** Exercise goal **
Output each line of the data word for word, from the first through the line that holds "make once you", and leave off whatever follows.

** Exercise input **
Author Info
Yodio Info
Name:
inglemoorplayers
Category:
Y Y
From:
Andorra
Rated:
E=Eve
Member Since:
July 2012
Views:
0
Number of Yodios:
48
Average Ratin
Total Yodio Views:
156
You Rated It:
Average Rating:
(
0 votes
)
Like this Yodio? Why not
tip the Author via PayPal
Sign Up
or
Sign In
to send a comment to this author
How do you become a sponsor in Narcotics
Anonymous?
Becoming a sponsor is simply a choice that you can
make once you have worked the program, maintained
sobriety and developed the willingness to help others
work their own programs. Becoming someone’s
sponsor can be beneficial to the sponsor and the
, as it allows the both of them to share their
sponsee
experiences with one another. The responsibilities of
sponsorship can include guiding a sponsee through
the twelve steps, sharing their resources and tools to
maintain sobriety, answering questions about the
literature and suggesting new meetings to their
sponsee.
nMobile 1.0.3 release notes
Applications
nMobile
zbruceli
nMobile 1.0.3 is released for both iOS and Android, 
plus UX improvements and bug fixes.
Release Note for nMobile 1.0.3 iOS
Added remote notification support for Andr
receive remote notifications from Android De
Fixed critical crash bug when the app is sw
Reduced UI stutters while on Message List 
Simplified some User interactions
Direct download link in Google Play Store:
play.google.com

** Exercise solution **
Author Info
Yodio Info
Name:
inglemoorplayers
Category:
Y Y
From:
Andorra
Rated:
E=Eve
Member Since:
July 2012
Views:
0
Number of Yodios:
48
Average Ratin
Total Yodio Views:
156
You Rated It:
Average Rating:
(
0 votes
)
Like this Yodio? Why not
tip the Author via PayPal
Sign Up
or
Sign In
to send a comment to this author
How do you become a sponsor in Narcotics
Anonymous?
Becoming a sponsor is simply a choice that you can
make once you have worked the program, maintained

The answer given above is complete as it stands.